Since May 2018, we have spent considerable time developing the protocol, and collecting “high-resolution” data (stage, staging procedures, bio-markers, treatment) for breast, cervical and ovarian cancers, in as many countries as possible. This is a major undertaking.
We held three VENUSCANCER Working Group meetings to discuss the protocol during international conferences. In February 2019, we invited over 300 cancer registries to complete online questionnaires to identify which registries have data at the required level of completeness, or are willing to improve their data. We presented a report in Lisbon, Portugal (2019), in Vancouver, Canada (2019) and in Moscow, Russia (2019). By September 2019, 123 cancer registries in 42 countries (4 LMIC, 14 UMIC, 24 HIC) had submitted at least one questionnaire, but 80% submitted all three. We included cancer registries with the highest availability and completeness of the required data.
Despite the difficulties posed by the COVID-19 pandemic and by Brexit, we finalised the legal contracts to permit the transfer of funds for data collection to selected cancer registries in LMIC, and data-sharing agreements with cancer registries in the 27 EU Member States, to enable transmission of sensitive personal data in compliance with the EU GDPR.
We have created the largest population-based high-resolution database for breast, cervical and ovarian cancers.
VENUSCANCER has produced the first real-world picture of the patterns of care and consistency with clinical guidelines for three of the most common cancers in women, using population-based data on a global scale. The first article is now in press with The Lancet.
Consistency of initial treatment with the main international clinical guidelines (ESMO, ASCO, NCCN) was very variable, particularly for surgery in early-stage breast cancer; for chemotherapy in advanced cervical cancer, and for surgery plus chemotherapy in metastatic ovarian cancer. Prompt access to optimal treatment for these three cancers is available for early-stage tumours in most countries, where some type of surgery is offered to most women. This means that if women in LMIC are diagnosed early, they can receive the same guideline-consistent treatment as in HIC. Unfortunately, the proportion of women who are diagnosed at an early stage in LMIC is still far too low. Lack of radiotherapy is still a major issue in LMIC, where mastectomy represents the only available option for women with breast cancer. Chemotherapy was a very frequent option, even in LMIC. The median time to treatment for early-stage cancer was generally less than one month in several HIC, but as long as four months to a year in some LMIC, leading to more advanced stage and sub-optimal treatment. Several cancer-specific articles will follow.
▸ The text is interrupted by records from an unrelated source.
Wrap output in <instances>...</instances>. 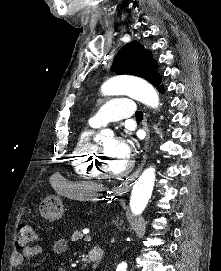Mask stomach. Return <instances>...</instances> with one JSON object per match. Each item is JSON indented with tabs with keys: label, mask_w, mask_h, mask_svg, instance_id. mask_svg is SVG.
<instances>
[{
	"label": "stomach",
	"mask_w": 221,
	"mask_h": 271,
	"mask_svg": "<svg viewBox=\"0 0 221 271\" xmlns=\"http://www.w3.org/2000/svg\"><path fill=\"white\" fill-rule=\"evenodd\" d=\"M64 207L60 197H45L40 209L41 215L46 219H58L63 215Z\"/></svg>",
	"instance_id": "1"
}]
</instances>
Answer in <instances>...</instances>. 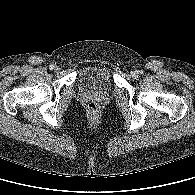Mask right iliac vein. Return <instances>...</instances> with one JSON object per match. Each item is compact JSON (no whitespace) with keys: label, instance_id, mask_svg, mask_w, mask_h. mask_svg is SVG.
Wrapping results in <instances>:
<instances>
[{"label":"right iliac vein","instance_id":"1","mask_svg":"<svg viewBox=\"0 0 195 195\" xmlns=\"http://www.w3.org/2000/svg\"><path fill=\"white\" fill-rule=\"evenodd\" d=\"M54 71L58 72L59 71V67L58 66H55L54 67Z\"/></svg>","mask_w":195,"mask_h":195}]
</instances>
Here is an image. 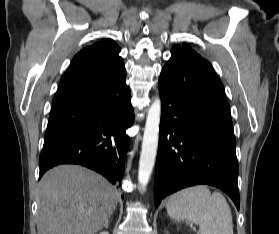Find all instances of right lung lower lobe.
Instances as JSON below:
<instances>
[{
	"label": "right lung lower lobe",
	"instance_id": "obj_1",
	"mask_svg": "<svg viewBox=\"0 0 279 234\" xmlns=\"http://www.w3.org/2000/svg\"><path fill=\"white\" fill-rule=\"evenodd\" d=\"M126 70L111 79L55 97L39 157V178L59 164H79L121 187L134 120Z\"/></svg>",
	"mask_w": 279,
	"mask_h": 234
}]
</instances>
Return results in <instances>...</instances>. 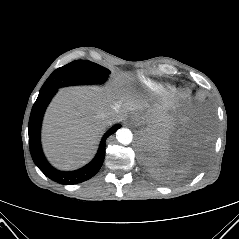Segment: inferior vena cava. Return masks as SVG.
Instances as JSON below:
<instances>
[{
    "mask_svg": "<svg viewBox=\"0 0 239 239\" xmlns=\"http://www.w3.org/2000/svg\"><path fill=\"white\" fill-rule=\"evenodd\" d=\"M101 117L103 118L105 122L111 123L117 119L118 115L114 111H108V112L102 113Z\"/></svg>",
    "mask_w": 239,
    "mask_h": 239,
    "instance_id": "602c4592",
    "label": "inferior vena cava"
}]
</instances>
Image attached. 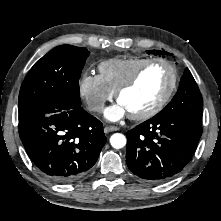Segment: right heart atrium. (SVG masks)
<instances>
[{"label": "right heart atrium", "instance_id": "right-heart-atrium-1", "mask_svg": "<svg viewBox=\"0 0 221 221\" xmlns=\"http://www.w3.org/2000/svg\"><path fill=\"white\" fill-rule=\"evenodd\" d=\"M79 93L89 110L100 113L114 93L104 84L99 75L83 74L79 80Z\"/></svg>", "mask_w": 221, "mask_h": 221}]
</instances>
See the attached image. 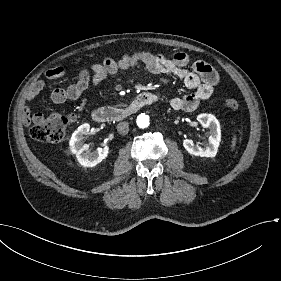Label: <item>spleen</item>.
Returning a JSON list of instances; mask_svg holds the SVG:
<instances>
[{"label":"spleen","instance_id":"3e777b00","mask_svg":"<svg viewBox=\"0 0 281 281\" xmlns=\"http://www.w3.org/2000/svg\"><path fill=\"white\" fill-rule=\"evenodd\" d=\"M235 145H236V137H233V139H232V145H231L232 150L234 149Z\"/></svg>","mask_w":281,"mask_h":281}]
</instances>
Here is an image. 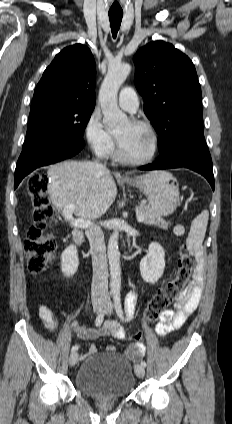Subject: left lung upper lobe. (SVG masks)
Masks as SVG:
<instances>
[{
	"label": "left lung upper lobe",
	"instance_id": "5c2ea615",
	"mask_svg": "<svg viewBox=\"0 0 232 424\" xmlns=\"http://www.w3.org/2000/svg\"><path fill=\"white\" fill-rule=\"evenodd\" d=\"M134 63L136 87L159 136V150L181 131L202 125L201 88L194 64L185 54L159 40L140 48Z\"/></svg>",
	"mask_w": 232,
	"mask_h": 424
}]
</instances>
We have finalised the analysis on world-wide trends in avoidable premature deaths. These are the deaths that could be avoided if 5-year net survival in a given country were as high as in a comparator country with higher survival. We have produced results on avoidable premature deaths for breast and ovarian cancer for HIC and for LMIC, also by racial/ethnic minorities in selected countries. These articles will be submitted to high-impact journals shortly.